BRIEF:
The data that follows must be transcribed in full and exactly, minus the pictures.

EXERCISE DATA:

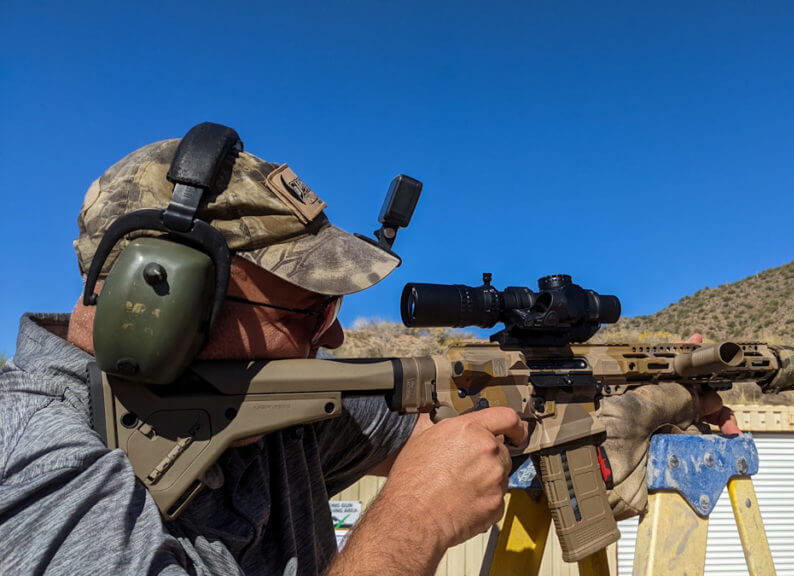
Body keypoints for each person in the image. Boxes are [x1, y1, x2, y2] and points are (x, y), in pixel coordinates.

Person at [0, 133, 736, 575]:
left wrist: (662, 396)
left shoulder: (269, 415)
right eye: (308, 305)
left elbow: (457, 433)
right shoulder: (33, 461)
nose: (336, 335)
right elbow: (423, 482)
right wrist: (410, 520)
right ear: (160, 299)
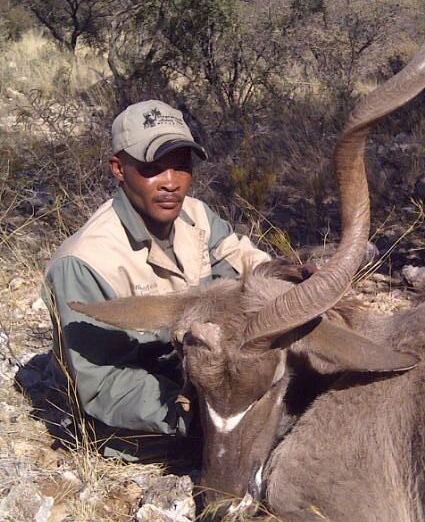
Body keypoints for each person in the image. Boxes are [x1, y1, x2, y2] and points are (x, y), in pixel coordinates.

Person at [43, 100, 270, 459]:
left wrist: (290, 282)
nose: (171, 183)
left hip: (204, 379)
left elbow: (246, 268)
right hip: (142, 414)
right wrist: (198, 414)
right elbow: (103, 386)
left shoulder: (197, 217)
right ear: (119, 169)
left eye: (181, 167)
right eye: (152, 168)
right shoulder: (85, 263)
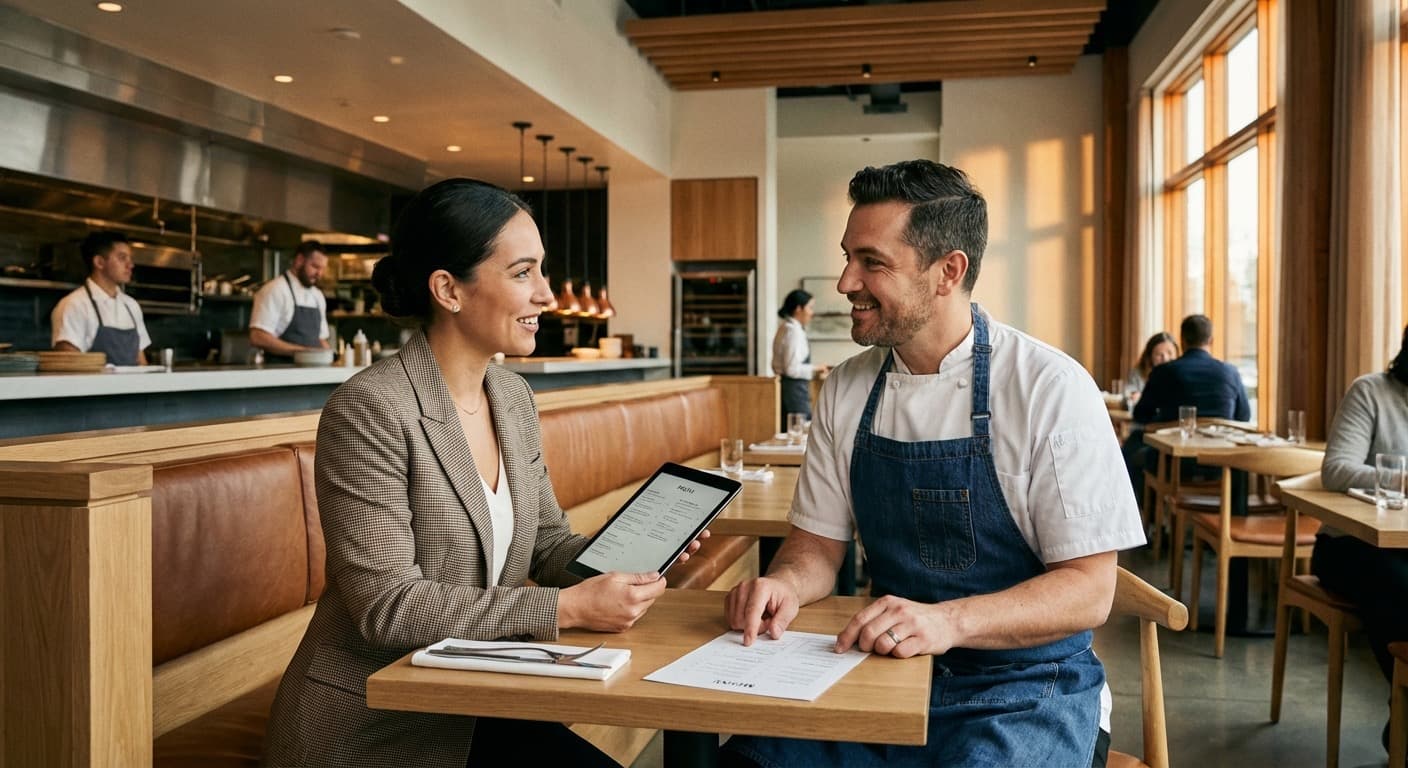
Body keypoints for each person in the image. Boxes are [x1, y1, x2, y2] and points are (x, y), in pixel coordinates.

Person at [263, 179, 703, 768]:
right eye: (523, 273)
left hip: (476, 697)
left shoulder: (512, 396)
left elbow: (547, 542)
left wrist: (634, 553)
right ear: (448, 289)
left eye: (542, 271)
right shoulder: (371, 409)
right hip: (376, 723)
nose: (546, 294)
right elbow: (387, 607)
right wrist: (565, 609)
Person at [720, 160, 1145, 767]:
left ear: (948, 271)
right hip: (885, 669)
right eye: (848, 257)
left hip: (1027, 687)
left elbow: (1089, 591)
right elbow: (815, 550)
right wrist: (783, 585)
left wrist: (948, 622)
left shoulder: (1048, 387)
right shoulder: (847, 388)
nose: (845, 282)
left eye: (873, 262)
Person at [1314, 324, 1408, 761]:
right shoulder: (1371, 392)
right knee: (1395, 583)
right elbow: (1336, 469)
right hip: (1348, 545)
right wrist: (1400, 478)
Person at [50, 230, 151, 365]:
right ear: (99, 262)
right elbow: (68, 367)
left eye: (130, 259)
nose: (130, 265)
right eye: (122, 258)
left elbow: (141, 361)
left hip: (133, 386)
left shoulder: (131, 306)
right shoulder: (74, 305)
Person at [1130, 314, 1250, 425]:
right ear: (1211, 341)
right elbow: (1244, 416)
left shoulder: (1162, 372)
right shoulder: (1231, 373)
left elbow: (1141, 415)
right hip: (1219, 446)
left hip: (1172, 446)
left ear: (1182, 341)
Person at [249, 240, 331, 360]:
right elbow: (257, 337)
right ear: (299, 260)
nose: (319, 273)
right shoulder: (274, 290)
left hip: (314, 372)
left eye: (322, 269)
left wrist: (330, 356)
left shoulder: (317, 296)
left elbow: (320, 339)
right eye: (315, 267)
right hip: (281, 372)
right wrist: (303, 352)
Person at [771, 289, 829, 429]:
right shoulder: (793, 332)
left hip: (788, 389)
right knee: (799, 432)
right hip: (794, 391)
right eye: (810, 307)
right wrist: (817, 368)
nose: (811, 312)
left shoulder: (785, 327)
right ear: (798, 308)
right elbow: (792, 369)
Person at [1125, 331, 1179, 404]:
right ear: (1150, 357)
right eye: (1159, 354)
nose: (1165, 358)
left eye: (1170, 353)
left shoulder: (1182, 373)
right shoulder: (1139, 372)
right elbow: (1129, 394)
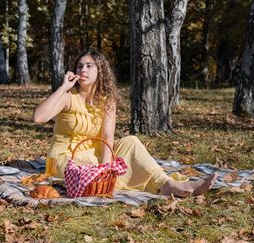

TASK RESPONSE:
Body keypoints for each person in the image. Boxes are [x1, y1, x2, y2] and points are (x, y), in pixel coordinates.

Person at [0, 133, 736, 575]:
left wrist: (662, 396)
left shoulder: (269, 415)
right eye: (308, 305)
left elbow: (457, 433)
right shoulder: (33, 461)
nose: (336, 335)
right elbow: (423, 482)
right wrist: (410, 520)
right ear: (160, 299)
Body keypoints for each person in the image. Boxes are [x1, y1, x2, y2] and points are (x, y), in pixel coordinates.

Person at [43, 100, 270, 459]:
left wrist: (290, 282)
nose: (171, 183)
left hip: (204, 379)
left elbow: (246, 268)
right hip: (142, 414)
right wrist: (198, 414)
right elbow: (103, 386)
left shoulder: (197, 217)
right ear: (119, 169)
left eye: (181, 167)
right eye: (152, 168)
right shoulder: (85, 263)
Body keypoints for each person in the image. Boxes are [x1, y1, x2, y2] and points are (x, y), in pixel coordinates.

Person at [263, 179, 703, 768]:
right eye: (523, 273)
left hip: (476, 697)
left shoulder: (512, 396)
left elbow: (547, 542)
left wrist: (634, 553)
right ear: (448, 289)
left eye: (542, 271)
right shoulder: (371, 409)
right hip: (376, 723)
nose: (546, 294)
right elbow: (387, 607)
right wrist: (565, 609)
Person at [720, 160, 1145, 767]:
left ear: (948, 271)
right hip: (885, 669)
right eye: (848, 257)
left hip: (1027, 687)
left elbow: (1089, 591)
right elbow: (815, 550)
right wrist: (783, 585)
left wrist: (948, 622)
left shoulder: (1048, 387)
right shoulder: (847, 388)
nose: (845, 282)
left eye: (873, 262)
Person at [1314, 324, 1408, 761]:
right shoulder: (1371, 392)
right knee: (1395, 583)
right elbow: (1336, 469)
right hip: (1348, 545)
right wrist: (1400, 478)
Person at [50, 230, 151, 365]:
right ear: (99, 262)
right elbow: (68, 367)
left eye: (130, 259)
nose: (130, 265)
right eye: (122, 258)
left elbow: (141, 361)
left hip: (133, 386)
left shoulder: (131, 306)
right shoulder: (74, 305)
Person at [1130, 314, 1250, 425]:
right ear: (1211, 341)
right elbow: (1244, 416)
left shoulder: (1162, 372)
right shoulder: (1231, 373)
left elbow: (1141, 415)
right hip: (1219, 446)
left hip: (1172, 446)
left ear: (1182, 341)
Person at [249, 240, 331, 360]:
right elbow: (257, 337)
right ear: (299, 260)
nose: (319, 273)
right shoulder: (274, 290)
left hip: (314, 372)
left eye: (322, 269)
left wrist: (330, 356)
left shoulder: (317, 296)
left elbow: (320, 339)
right eye: (315, 267)
right hip: (281, 372)
right wrist: (303, 352)
Person at [771, 289, 829, 429]:
right shoulder: (793, 332)
left hip: (788, 389)
right knee: (799, 432)
right hip: (794, 391)
right eye: (810, 307)
right wrist: (817, 368)
nose: (811, 312)
left shoulder: (785, 327)
right ear: (798, 308)
right elbow: (792, 369)
Person at [1125, 331, 1179, 404]:
right ear: (1150, 357)
right eye: (1159, 354)
nose: (1165, 358)
left eye: (1170, 353)
left shoulder: (1182, 373)
right shoulder: (1139, 372)
right elbow: (1129, 394)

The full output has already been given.